> **WHAT TO DO**:
Using the listing below, set down each line from the line containing "(1149, 728) = (810, 223): black" through the line containing "(232, 501) = (82, 543): red", both ends included, exactly and with nothing added.

> **GIVEN RECORDS**:
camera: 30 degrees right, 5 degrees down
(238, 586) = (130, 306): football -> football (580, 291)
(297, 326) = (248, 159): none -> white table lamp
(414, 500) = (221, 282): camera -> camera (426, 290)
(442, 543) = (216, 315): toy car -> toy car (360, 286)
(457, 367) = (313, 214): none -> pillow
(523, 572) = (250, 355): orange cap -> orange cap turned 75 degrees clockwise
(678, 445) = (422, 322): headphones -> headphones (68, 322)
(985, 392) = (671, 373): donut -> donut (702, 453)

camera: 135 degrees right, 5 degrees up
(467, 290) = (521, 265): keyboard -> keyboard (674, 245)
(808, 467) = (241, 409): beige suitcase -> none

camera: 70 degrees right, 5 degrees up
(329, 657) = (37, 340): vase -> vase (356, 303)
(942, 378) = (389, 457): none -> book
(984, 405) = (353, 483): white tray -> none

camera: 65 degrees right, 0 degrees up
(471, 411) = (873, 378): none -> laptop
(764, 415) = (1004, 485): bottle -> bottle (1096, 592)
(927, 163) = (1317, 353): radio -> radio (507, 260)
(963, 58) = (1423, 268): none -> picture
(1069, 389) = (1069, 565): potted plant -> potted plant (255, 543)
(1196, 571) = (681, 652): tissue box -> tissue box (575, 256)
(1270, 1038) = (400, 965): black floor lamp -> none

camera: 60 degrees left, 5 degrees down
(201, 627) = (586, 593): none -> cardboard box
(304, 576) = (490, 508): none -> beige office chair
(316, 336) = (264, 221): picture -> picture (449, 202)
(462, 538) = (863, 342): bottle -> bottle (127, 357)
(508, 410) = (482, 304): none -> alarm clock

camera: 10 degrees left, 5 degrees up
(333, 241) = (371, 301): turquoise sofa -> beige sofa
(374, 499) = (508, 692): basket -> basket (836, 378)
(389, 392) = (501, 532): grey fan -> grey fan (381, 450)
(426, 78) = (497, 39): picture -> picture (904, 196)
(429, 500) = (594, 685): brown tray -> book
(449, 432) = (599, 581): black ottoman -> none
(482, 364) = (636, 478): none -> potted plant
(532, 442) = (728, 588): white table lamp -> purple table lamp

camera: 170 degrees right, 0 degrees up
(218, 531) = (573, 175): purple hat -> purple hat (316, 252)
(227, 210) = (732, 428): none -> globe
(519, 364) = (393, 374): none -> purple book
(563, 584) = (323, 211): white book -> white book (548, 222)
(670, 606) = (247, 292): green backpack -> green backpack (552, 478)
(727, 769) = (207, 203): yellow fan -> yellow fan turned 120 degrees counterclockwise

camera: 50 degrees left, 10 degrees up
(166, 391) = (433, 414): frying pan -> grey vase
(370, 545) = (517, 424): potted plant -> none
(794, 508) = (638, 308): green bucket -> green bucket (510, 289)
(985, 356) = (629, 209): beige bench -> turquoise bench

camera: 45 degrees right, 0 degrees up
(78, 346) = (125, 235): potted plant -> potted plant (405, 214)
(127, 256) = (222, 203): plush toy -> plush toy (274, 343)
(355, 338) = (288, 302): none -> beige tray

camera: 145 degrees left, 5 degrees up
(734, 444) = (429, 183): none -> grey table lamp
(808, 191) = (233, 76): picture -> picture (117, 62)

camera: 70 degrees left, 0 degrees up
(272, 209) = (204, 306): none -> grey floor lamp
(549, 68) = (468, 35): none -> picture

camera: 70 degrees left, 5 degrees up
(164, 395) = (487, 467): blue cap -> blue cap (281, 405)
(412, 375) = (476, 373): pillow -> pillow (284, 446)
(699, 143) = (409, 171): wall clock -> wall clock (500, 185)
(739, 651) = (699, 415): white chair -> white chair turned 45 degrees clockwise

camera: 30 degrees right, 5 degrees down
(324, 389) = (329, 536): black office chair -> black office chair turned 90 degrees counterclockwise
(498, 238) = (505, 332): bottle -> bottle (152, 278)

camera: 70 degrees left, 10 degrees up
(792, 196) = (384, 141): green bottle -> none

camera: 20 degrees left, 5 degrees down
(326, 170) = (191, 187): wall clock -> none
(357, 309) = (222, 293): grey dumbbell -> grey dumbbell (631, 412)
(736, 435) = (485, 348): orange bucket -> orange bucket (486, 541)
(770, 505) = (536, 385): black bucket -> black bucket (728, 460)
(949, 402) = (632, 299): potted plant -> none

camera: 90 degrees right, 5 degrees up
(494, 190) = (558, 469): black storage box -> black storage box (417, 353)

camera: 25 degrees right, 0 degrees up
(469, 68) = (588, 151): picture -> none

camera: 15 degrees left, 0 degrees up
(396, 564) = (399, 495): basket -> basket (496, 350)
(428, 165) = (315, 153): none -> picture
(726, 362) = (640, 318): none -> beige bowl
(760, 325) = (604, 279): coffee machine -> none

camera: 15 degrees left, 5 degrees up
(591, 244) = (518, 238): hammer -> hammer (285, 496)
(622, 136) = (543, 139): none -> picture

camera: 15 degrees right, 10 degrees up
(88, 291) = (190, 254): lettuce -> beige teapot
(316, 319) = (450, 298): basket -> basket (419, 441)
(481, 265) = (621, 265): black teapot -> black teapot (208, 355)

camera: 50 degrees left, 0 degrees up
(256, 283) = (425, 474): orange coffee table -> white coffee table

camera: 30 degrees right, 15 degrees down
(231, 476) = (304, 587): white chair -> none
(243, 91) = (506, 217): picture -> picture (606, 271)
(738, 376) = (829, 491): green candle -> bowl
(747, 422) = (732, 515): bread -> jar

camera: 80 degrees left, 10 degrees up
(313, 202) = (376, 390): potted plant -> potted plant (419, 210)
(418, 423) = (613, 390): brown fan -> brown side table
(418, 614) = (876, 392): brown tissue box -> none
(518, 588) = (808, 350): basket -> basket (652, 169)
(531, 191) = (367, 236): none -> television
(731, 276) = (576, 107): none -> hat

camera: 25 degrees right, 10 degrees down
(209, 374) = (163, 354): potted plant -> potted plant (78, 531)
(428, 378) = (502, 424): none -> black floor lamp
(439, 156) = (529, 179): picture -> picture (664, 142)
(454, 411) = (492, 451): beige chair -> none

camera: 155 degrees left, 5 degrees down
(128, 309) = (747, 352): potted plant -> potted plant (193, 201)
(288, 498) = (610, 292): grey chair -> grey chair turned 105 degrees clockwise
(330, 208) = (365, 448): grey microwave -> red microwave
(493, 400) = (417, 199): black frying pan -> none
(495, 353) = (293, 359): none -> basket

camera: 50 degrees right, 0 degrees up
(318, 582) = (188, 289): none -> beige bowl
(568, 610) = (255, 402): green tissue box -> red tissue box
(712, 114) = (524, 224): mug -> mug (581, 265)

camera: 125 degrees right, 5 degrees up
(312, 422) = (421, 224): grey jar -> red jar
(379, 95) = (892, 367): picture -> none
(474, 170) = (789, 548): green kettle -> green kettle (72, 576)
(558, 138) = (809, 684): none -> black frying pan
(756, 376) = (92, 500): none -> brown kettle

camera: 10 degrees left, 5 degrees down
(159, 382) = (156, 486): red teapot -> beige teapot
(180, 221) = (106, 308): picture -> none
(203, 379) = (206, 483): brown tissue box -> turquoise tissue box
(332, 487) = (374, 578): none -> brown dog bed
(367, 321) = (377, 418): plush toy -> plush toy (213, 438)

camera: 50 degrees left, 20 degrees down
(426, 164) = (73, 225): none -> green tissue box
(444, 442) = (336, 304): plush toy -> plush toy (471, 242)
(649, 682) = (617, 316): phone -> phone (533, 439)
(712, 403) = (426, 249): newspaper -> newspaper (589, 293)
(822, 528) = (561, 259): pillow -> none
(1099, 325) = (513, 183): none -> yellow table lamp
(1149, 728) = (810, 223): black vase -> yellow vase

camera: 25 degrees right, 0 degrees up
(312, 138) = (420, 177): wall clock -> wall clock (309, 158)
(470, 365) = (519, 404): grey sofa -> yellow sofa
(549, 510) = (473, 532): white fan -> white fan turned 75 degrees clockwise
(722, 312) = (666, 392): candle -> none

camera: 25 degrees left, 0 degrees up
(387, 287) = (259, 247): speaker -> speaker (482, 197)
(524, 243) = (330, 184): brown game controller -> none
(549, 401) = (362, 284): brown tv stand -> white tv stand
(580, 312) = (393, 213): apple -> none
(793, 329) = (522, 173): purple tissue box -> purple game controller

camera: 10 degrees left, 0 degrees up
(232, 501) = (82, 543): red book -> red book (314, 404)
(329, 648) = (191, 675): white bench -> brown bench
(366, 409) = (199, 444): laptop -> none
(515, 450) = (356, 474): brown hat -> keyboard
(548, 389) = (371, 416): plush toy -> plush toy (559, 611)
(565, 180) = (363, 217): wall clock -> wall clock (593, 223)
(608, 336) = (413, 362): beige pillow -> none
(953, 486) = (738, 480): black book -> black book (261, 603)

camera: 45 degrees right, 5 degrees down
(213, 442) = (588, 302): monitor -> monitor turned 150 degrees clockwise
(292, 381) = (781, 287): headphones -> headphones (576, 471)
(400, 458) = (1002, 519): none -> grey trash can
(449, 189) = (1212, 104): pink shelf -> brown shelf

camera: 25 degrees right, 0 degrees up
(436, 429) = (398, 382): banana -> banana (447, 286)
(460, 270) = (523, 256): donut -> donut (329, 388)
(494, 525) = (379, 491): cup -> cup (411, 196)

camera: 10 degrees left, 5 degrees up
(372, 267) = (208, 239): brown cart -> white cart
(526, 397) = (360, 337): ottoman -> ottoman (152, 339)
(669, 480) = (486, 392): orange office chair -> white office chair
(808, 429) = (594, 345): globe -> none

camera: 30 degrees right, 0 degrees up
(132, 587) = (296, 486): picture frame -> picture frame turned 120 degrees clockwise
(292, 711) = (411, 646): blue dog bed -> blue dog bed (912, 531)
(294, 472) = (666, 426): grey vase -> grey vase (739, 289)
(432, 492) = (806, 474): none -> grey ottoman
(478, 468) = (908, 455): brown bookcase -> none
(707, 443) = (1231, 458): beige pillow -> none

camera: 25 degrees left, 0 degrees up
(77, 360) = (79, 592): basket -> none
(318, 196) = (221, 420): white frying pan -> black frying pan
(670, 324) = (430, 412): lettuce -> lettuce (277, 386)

> **THE ANSWER**:
(1149, 728) = (810, 223): black vase -> yellow vase

camera: 25 degrees right, 0 degrees up
(312, 138) = (420, 177): wall clock -> wall clock (309, 158)
(470, 365) = (519, 404): grey sofa -> yellow sofa
(549, 510) = (473, 532): white fan -> white fan turned 75 degrees clockwise
(722, 312) = (666, 392): candle -> none

camera: 25 degrees left, 0 degrees up
(387, 287) = (259, 247): speaker -> speaker (482, 197)
(524, 243) = (330, 184): brown game controller -> none
(549, 401) = (362, 284): brown tv stand -> white tv stand
(580, 312) = (393, 213): apple -> none
(793, 329) = (522, 173): purple tissue box -> purple game controller

camera: 10 degrees left, 0 degrees up
(232, 501) = (82, 543): red book -> red book (314, 404)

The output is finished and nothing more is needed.